### Задание a
Перепишите слово в слово весь текст о том, почему люди в стране озлоблены.

### Исходный текст
>>>
К.Мартынов: Поскольку обращаться больше некуда, то люди во многих точках страны до крайности озлоблены
К. Мартынов
―
Сейчас мы вот что видим. Поскольку обращаться больше некуда, то есть даже уже к президенту обращаться нельзя, то люди, конечно, во многих точках, по крайней мере, страны действительно до крайности озлоблены. Это и Архангельск, и Дагестан. Это и какая-то часть Москвы в контексте того, что до сих пор непонятно, где виновные по делу Голунова. Что с ними происходит. Это и дело сестер Хачатурян. И так далее. И пока единственное, что можно сказать, то есть я с коллегами, которые Россию изучают немного со стороны, из Европы я обсуждал. Они спрашивали, что это же политический процесс. Я говорю, что да это политический процесс, разумеется.
О. Журавлева
―
Вы имеете в виду обвинение сестер Хачатурян?
К. Мартынов
―
Нет, я имею в виду процессы, когда люди пытаются защищать свои права перед лицом этого российского бесправия. Пытаются защищать справедливость в самых разных точках. Я говорю, конечно, это политические процессы. Но почти везде люди считают, что то, чем они занимаются – это просто попытка вести нормальную жизнь. Не хочешь жить на мусорной свалке – выходи и протестуй. И даже если тебе за это что-то угрожает, у тебя все равно других вариантов нет. Просто жить нормально не получится.
О. Журавлева
―
А протест против метро, которое строится слишком близко к дому. Это тоже политический протест?
<<<
### Предоставленные записи
>>>
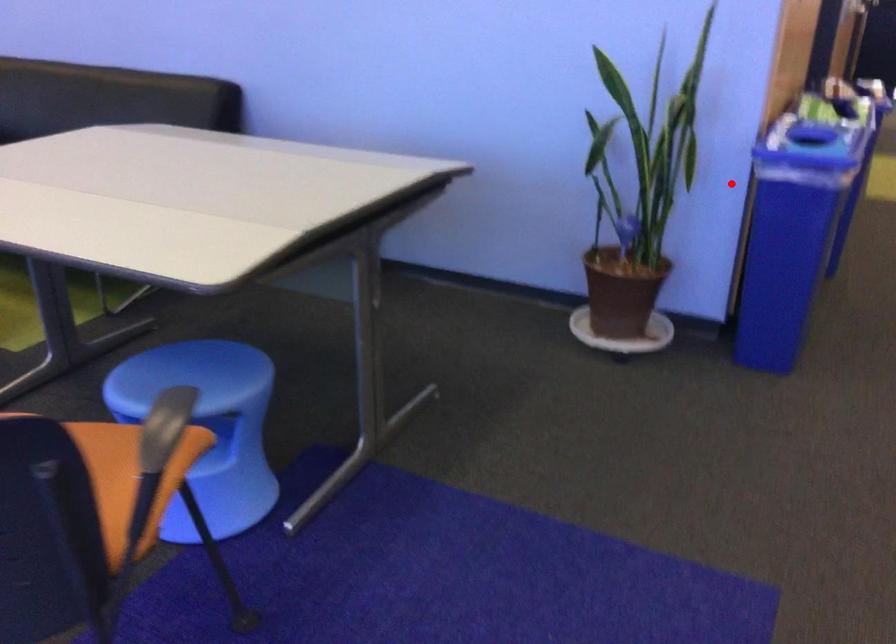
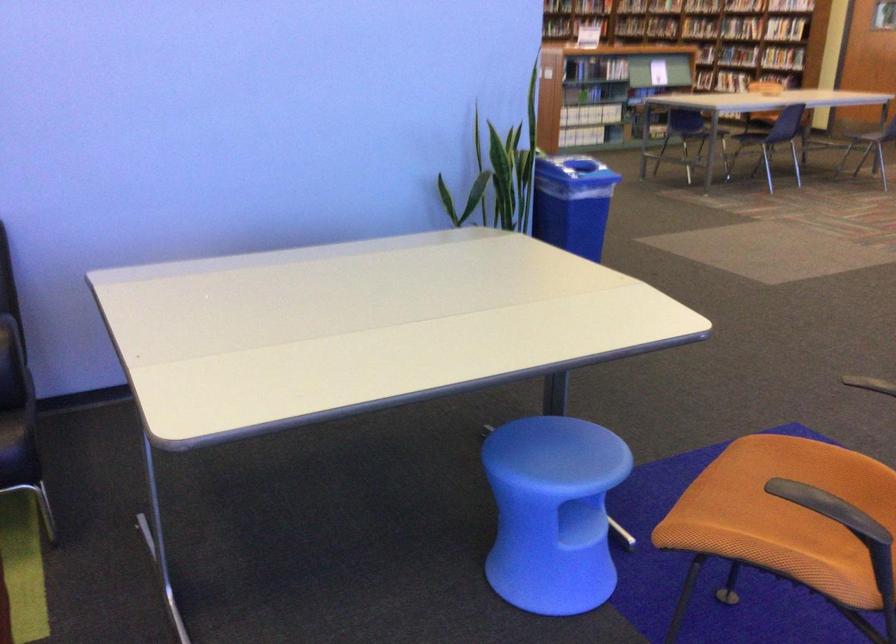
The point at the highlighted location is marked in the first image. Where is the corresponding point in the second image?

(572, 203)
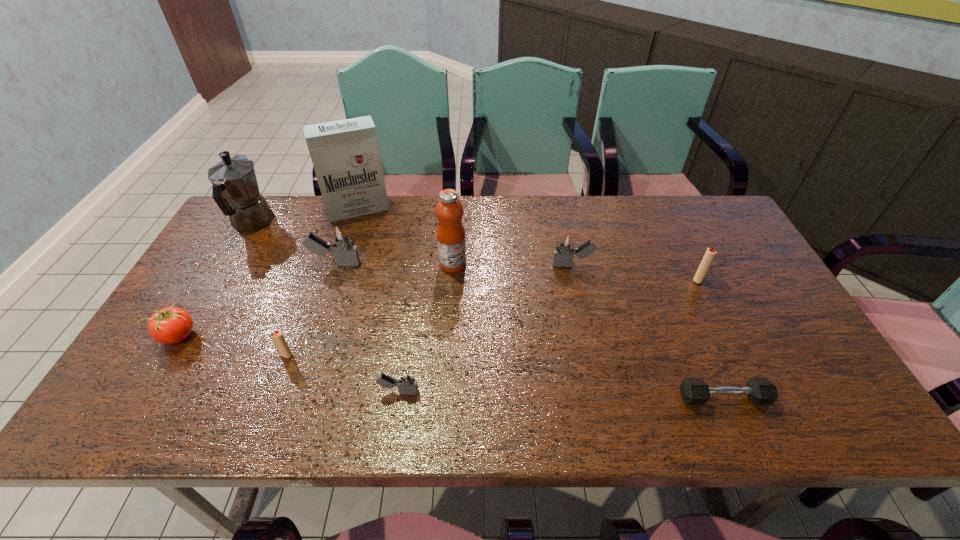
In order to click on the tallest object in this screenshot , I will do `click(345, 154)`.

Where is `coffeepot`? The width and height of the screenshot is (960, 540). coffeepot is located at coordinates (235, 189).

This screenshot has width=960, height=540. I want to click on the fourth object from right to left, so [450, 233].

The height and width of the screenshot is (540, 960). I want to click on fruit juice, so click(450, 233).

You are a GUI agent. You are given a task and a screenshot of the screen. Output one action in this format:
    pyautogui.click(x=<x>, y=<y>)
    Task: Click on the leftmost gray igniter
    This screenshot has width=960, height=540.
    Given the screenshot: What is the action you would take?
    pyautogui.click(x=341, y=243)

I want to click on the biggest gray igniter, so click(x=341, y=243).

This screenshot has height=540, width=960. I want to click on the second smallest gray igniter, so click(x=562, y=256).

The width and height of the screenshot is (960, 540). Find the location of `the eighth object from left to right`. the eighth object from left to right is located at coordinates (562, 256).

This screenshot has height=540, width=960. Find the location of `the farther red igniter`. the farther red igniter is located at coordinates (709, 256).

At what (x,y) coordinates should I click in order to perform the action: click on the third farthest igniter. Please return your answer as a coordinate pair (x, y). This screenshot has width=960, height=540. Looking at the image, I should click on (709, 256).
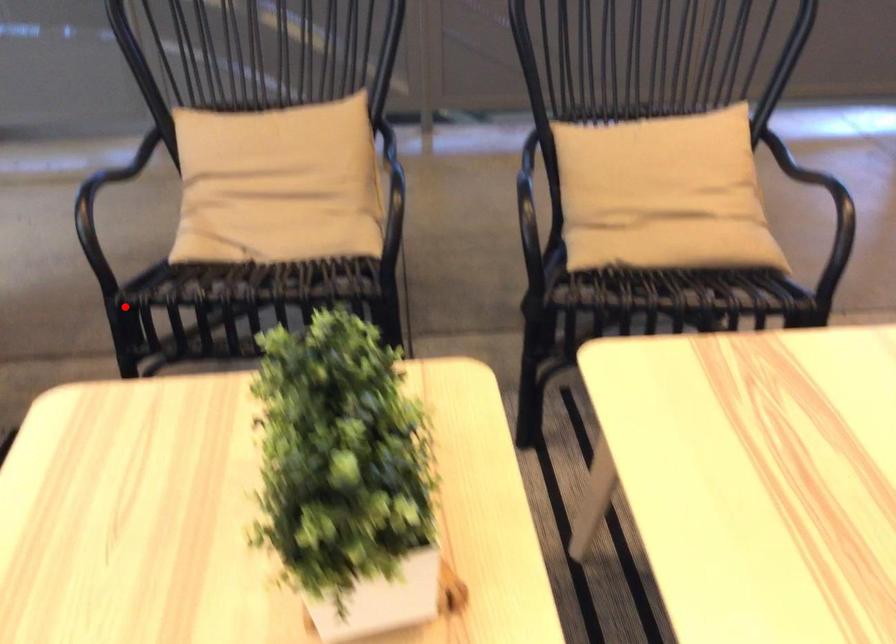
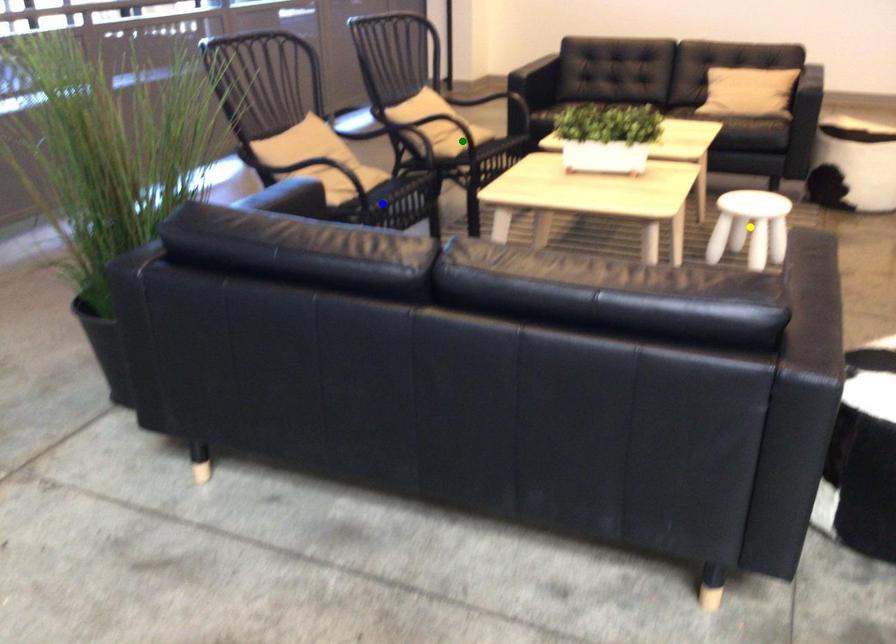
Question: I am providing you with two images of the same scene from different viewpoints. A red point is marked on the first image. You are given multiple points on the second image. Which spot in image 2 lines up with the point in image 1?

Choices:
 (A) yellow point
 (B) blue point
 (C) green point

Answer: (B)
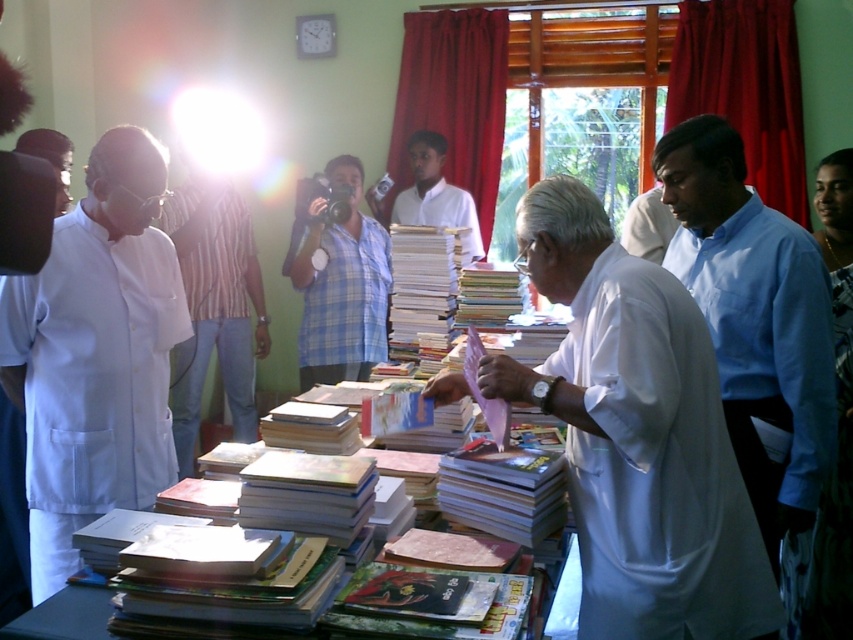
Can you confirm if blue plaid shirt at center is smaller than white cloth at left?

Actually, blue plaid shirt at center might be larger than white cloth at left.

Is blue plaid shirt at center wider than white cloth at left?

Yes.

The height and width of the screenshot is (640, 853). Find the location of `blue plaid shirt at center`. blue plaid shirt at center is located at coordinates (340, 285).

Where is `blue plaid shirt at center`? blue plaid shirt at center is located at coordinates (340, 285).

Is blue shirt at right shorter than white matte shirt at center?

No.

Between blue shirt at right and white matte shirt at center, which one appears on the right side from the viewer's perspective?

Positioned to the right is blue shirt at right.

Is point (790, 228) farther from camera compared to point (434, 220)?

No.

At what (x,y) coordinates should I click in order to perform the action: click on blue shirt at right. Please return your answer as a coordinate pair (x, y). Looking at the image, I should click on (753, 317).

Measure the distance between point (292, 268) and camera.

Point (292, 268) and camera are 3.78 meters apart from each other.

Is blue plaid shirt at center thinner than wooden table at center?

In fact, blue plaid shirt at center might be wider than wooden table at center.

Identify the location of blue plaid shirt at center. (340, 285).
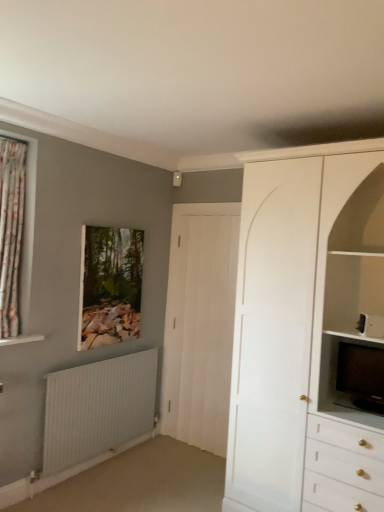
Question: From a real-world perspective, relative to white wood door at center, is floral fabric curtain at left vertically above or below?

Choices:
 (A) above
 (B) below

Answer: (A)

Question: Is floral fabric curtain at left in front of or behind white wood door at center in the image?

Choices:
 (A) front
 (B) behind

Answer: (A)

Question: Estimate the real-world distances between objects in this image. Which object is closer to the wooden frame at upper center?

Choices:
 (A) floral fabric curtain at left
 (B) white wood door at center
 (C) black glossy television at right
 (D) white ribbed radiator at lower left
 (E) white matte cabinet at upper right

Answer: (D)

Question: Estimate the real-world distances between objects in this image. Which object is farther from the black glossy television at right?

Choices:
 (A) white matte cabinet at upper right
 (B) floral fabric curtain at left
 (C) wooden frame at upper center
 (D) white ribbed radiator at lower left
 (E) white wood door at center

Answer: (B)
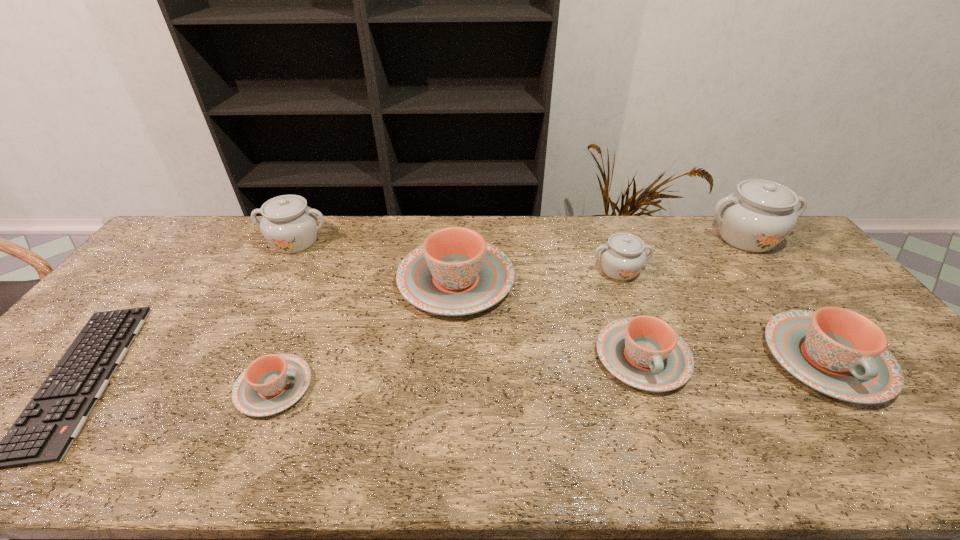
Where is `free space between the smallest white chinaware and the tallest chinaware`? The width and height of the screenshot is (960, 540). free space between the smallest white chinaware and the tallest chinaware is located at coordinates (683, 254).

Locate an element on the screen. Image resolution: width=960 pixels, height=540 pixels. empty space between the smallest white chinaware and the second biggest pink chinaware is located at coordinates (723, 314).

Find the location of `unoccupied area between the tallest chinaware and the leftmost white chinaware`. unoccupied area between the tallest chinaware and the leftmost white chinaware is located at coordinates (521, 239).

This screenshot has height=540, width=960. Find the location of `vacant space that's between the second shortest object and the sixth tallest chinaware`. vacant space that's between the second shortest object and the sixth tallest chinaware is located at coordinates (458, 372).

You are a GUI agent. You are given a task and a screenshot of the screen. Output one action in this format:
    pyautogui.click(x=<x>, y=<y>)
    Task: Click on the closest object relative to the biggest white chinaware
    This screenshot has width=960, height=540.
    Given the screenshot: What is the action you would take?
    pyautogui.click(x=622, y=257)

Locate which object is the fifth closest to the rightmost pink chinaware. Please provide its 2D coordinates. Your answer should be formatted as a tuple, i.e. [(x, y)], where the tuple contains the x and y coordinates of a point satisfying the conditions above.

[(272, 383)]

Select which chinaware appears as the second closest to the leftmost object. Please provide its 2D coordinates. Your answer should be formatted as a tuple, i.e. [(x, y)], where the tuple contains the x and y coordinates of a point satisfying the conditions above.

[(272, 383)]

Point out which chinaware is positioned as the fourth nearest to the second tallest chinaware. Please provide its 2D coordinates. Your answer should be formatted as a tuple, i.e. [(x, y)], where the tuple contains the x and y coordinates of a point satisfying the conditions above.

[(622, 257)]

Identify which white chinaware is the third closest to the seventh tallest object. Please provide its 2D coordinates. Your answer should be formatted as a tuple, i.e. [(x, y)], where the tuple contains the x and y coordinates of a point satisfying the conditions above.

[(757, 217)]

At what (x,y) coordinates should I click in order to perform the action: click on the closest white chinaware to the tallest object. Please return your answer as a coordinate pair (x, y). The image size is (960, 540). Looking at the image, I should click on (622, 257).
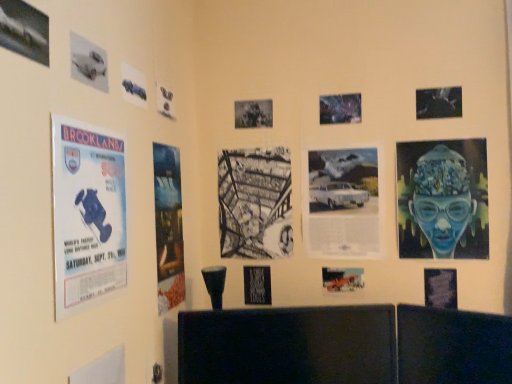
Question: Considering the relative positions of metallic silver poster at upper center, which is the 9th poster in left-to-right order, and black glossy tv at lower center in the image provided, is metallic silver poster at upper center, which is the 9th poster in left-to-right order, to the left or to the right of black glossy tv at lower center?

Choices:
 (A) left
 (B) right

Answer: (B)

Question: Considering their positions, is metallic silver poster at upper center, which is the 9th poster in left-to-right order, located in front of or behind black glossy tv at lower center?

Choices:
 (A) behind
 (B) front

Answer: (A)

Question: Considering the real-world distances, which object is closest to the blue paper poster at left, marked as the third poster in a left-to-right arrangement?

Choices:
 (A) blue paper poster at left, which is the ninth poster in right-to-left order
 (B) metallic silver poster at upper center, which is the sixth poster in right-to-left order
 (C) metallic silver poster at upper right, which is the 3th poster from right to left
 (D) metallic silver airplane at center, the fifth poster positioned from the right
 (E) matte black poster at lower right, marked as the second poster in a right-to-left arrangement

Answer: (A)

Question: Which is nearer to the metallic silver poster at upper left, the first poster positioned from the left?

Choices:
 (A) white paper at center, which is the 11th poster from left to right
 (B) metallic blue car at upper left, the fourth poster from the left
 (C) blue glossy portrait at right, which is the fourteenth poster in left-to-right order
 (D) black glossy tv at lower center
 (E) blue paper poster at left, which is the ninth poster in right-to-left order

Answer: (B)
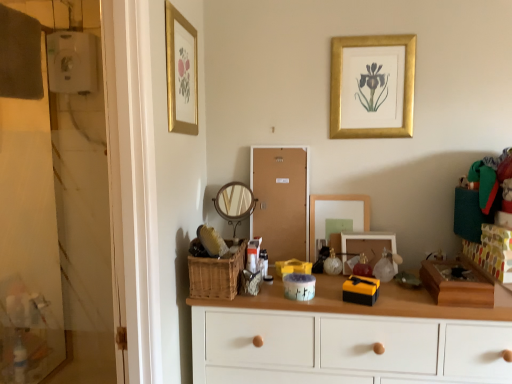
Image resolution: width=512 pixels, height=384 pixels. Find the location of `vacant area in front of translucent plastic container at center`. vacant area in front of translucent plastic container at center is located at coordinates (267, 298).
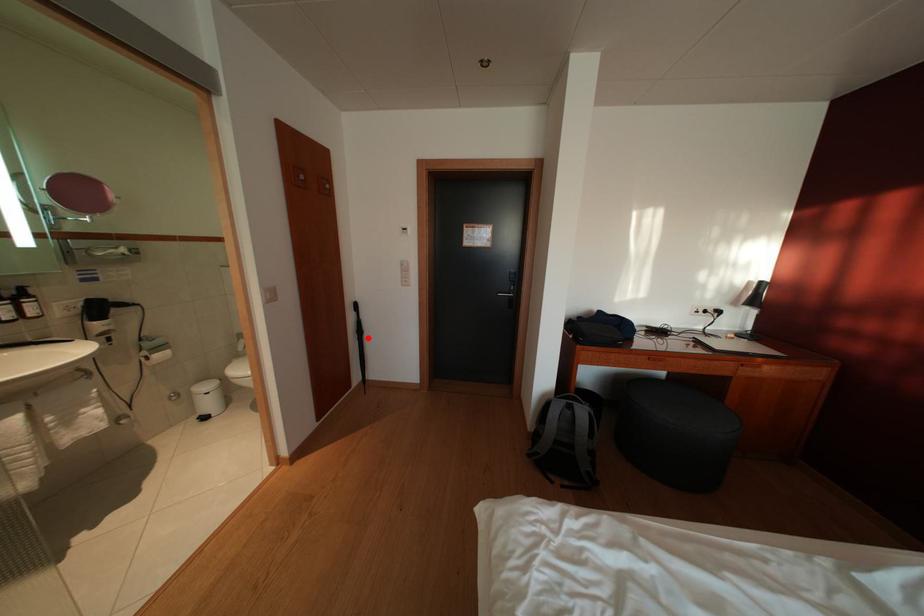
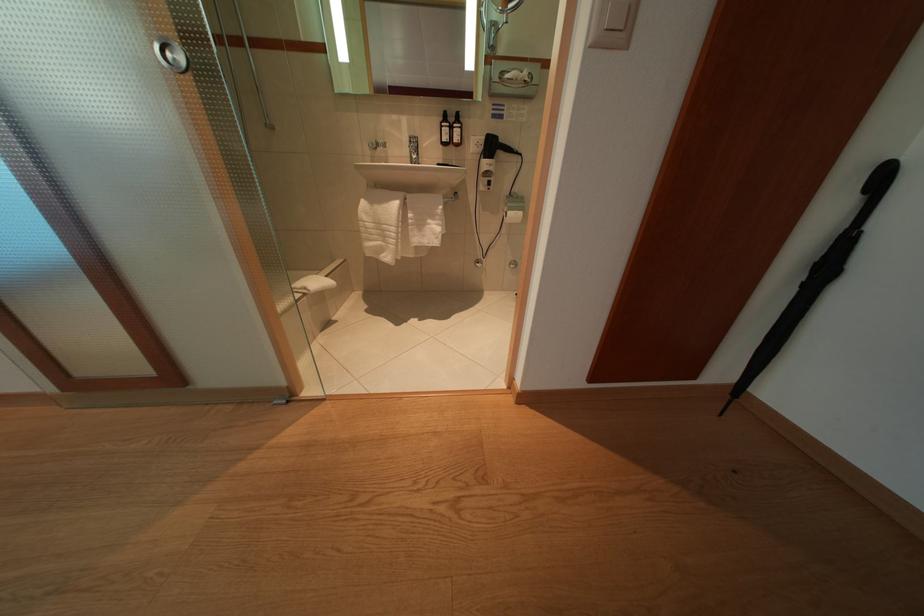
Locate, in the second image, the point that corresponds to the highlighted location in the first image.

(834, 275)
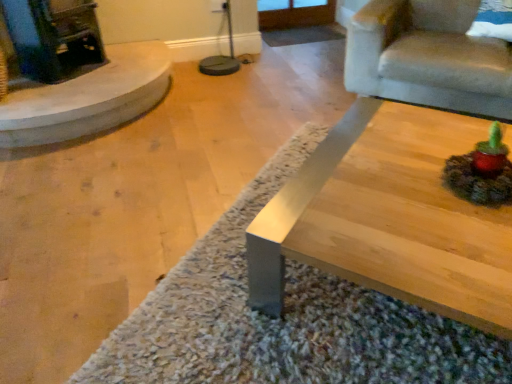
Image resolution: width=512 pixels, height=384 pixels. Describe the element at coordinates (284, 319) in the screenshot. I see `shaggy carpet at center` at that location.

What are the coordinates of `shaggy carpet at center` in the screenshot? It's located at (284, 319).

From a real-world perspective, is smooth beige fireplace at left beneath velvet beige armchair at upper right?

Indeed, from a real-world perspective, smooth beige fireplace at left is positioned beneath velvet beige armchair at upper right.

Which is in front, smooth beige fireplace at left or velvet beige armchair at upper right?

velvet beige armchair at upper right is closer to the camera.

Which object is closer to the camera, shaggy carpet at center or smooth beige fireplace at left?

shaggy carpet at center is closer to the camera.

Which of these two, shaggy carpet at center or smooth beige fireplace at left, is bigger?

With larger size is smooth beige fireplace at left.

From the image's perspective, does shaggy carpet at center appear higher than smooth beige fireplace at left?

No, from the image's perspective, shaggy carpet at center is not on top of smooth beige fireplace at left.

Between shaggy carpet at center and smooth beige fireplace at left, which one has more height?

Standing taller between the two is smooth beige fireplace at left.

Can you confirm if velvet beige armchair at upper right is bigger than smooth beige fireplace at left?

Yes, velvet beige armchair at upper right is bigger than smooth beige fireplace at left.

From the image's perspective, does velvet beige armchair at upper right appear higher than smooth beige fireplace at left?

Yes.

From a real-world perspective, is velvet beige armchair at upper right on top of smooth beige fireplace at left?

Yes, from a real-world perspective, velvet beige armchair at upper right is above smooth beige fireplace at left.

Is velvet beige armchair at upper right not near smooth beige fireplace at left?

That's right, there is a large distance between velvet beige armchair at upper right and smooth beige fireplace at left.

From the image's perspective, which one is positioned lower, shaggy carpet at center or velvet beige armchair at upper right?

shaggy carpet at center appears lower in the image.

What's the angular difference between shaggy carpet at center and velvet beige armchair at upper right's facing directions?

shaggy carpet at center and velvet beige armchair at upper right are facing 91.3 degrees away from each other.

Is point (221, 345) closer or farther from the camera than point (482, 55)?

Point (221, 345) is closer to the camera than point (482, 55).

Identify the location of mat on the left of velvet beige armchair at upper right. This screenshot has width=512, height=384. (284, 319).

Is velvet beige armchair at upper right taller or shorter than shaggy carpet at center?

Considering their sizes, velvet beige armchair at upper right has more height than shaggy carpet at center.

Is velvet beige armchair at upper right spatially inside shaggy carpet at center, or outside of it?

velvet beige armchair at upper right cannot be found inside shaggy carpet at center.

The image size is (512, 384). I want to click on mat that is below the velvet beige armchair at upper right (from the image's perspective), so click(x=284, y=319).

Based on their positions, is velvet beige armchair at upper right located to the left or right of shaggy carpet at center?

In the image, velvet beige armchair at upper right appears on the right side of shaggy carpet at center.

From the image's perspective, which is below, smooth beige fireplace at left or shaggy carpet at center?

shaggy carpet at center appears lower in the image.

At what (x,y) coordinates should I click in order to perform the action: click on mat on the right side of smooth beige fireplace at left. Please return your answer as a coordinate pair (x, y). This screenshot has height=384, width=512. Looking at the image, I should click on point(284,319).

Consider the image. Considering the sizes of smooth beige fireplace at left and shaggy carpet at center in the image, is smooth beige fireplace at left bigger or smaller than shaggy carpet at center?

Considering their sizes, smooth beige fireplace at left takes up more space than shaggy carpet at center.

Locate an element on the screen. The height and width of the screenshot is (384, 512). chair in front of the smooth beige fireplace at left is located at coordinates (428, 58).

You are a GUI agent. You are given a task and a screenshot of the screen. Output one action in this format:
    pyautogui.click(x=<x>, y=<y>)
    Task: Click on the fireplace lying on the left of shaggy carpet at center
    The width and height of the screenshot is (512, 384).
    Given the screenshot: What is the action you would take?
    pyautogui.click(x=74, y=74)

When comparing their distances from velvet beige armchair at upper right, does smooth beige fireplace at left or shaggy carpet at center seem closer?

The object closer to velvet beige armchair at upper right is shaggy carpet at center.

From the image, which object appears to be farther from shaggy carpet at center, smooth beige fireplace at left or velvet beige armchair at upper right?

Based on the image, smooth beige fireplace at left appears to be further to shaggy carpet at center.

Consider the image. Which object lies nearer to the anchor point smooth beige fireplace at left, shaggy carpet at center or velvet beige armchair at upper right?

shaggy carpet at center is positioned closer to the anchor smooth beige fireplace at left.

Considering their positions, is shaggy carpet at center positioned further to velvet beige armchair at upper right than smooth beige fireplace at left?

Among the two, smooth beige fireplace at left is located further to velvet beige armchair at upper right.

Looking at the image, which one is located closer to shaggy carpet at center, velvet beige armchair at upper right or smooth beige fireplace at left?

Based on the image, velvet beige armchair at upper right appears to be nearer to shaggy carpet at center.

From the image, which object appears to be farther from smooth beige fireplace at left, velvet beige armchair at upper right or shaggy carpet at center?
<<<
### Задание b
В записях, от строки с «shaggy carpet at center is positioned» до строки с «Considering their positions, is shaggy» включительно, замените «shaggy carpet» на «fluffy rug» и выпишите только эти строки, больше ничего не меняя.

### Ответ к заданию a
К.Мартынов: Поскольку обращаться больше некуда, то люди во многих точках страны до крайности озлоблены
К. Мартынов
―
Сейчас мы вот что видим. Поскольку обращаться больше некуда, то есть даже уже к президенту обращаться нельзя, то люди, конечно, во многих точках, по крайней мере, страны действительно до крайности озлоблены. Это и Архангельск, и Дагестан. Это и какая-то часть Москвы в контексте того, что до сих пор непонятно, где виновные по делу Голунова. Что с ними происходит. Это и дело сестер Хачатурян. И так далее. И пока единственное, что можно сказать, то есть я с коллегами, которые Россию изучают немного со стороны, из Европы я обсуждал. Они спрашивали, что это же политический процесс. Я говорю, что да это политический процесс, разумеется.
О. Журавлева
―
Вы имеете в виду обвинение сестер Хачатурян?
К. Мартынов
―
Нет, я имею в виду процессы, когда люди пытаются защищать свои права перед лицом этого российского бесправия. Пытаются защищать справедливость в самых разных точках. Я говорю, конечно, это политические процессы. Но почти везде люди считают, что то, чем они занимаются – это просто попытка вести нормальную жизнь. Не хочешь жить на мусорной свалке – выходи и протестуй. И даже если тебе за это что-то угрожает, у тебя все равно других вариантов нет. Просто жить нормально не получится.
О. Журавлева
―
А протест против метро, которое строится слишком близко к дому. Это тоже политический протест?

### Ответ к заданию b
fluffy rug at center is positioned closer to the anchor smooth beige fireplace at left.

Considering their positions, is fluffy rug at center positioned further to velvet beige armchair at upper right than smooth beige fireplace at left?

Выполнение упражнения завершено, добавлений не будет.